Para ultrapassar todo o processo burocrático, o autarca explicou que estão a ser elaborados procedimentos para “conseguir contratar fora, quer o projeto como a construção da obra, o que permitirá, de uma só vez, atingir uma escala maior”. “Neste momento, a empresa municipal LC Global já preparou o documento, já foram identificados vários terrenos do Município, áreas de cedência e outros, e queremos avançar o mais rápido possível com a contratação.

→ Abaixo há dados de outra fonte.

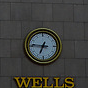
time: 6:46
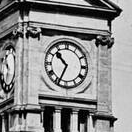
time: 10:34
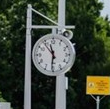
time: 11:30
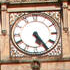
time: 5:24
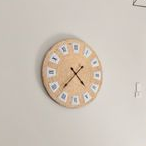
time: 4:37
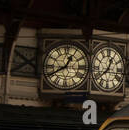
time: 12:40
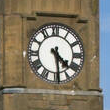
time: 4:29
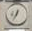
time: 12:34
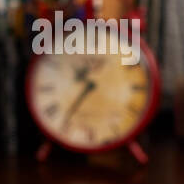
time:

Esperamos chegar às centenas de fogos”, referiu Telmo Pinto, revelando que nos próximos dois meses serão lançados os primeiros concursos.

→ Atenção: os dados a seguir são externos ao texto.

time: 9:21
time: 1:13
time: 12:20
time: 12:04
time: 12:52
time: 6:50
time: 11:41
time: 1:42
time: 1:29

A par da construção, a Autarquia pretende ainda continuar a dar apoio financeiro ao arrendamento, aumentando o número de famílias que irão beneficiar de habitação pública. “Hoje foi dado mais um passo importante para a Estratégia Local de Habitação do Município de Loulé, com a aquisição de 60 fogos já construídos, localizados na zona nascente da cidade. Esta escritura é o culminar de um processo que teve início em 2023, aquando de uma consulta pública ao mercado imobiliário”, recordou Telmo Pinto. Seguiu-se uma candidatura a fundos do PRR e agora finalmente os fogos estão na esfera da habitação pública e destinam-se a renda apoiada. Integrados em três lotes, os fogos dividem-se nas seguintes tipologias: 10 por cento são T1, 35 por cento T2 e 55 por cento T3. Esta aquisição representa um volume de investimento total de 15 milhões, 117 mil e 773,16 euros, sendo 85 por cento assegurado através de comparticipação não reembolsável do PRR – Plano de Recuperação e Resiliência e 15 por cento de capitais próprios do Município.
Na ocasião, a Secretária de Estado e o executivo municipal tiveram a oportunidade de visitar ainda os 64 fogos construídos no empreendimento Clona e as 18 moradias que estão a ser requalificadas no Bairro Municipal Frederico Ulrich. De referir que as famílias elegíveis a estas habitações já foram apuradas e haverá um sorteio, no final do mês de março/princípio de abril, para as pessoas que se encontram na mesma posição para a atribuição das primeiras 150 casas. Haverá ainda espaço para casas de função, para classes profissionais específicas, nomeadamente, professores e profissionais das forças e serviços de segurança. “A Estratégia Local de Habitação do Município de Loulé mostra a ambição e o rigor com que se tem trabalhado”, considerou a responsável governamental, reportando-se às 21 candidaturas submetidas, que correspondem a cerca de 31 milhões de investimento e totalizam 185 fogos, beneficiando “500, 600, porventura 1000 pessoas”.
Até ao momento já foram executados 78 por cento, “um universo muito representativo para aquilo que é o esforço e que tem de ser o contínuo de trabalho”, notou Patrícia Gonçalves Costa. “A habitação pública é isto, é a estabilidade social, é a concretização de projetos de vida para estas famílias. É conseguirmos fixar famílias, com boas condições de habitabilidade e com direito à cidade, o que é muito importante para os territórios serem resilientes”, afirmou a Secretária de Estado.
Apesar de Portugal ter apenas 2 por cento de parque público habitacional, a governante considerou que esta resposta começa a ter alguma robustez. E adiantou que “a casa pública não pode destinar-se àquela família historicamente carenciada, destina-se também a uma classe média, aos professores, a todos aqueles que num momento não conseguem aceder ao mercado privado”. Telmo Pinto, por seu turno, sublinhou a importância da habitação na política municipal: “A habitação para nós é mesmo uma prioridade. A nossa rubrica da habitação tem 60 milhões e o nosso compromisso é chegarmos às 1.500 habitações nos próximos quatro anos. Somos ambiciosos e acreditamos que é possível”, concluiu o presidente da Câmara Municipal de Loulé.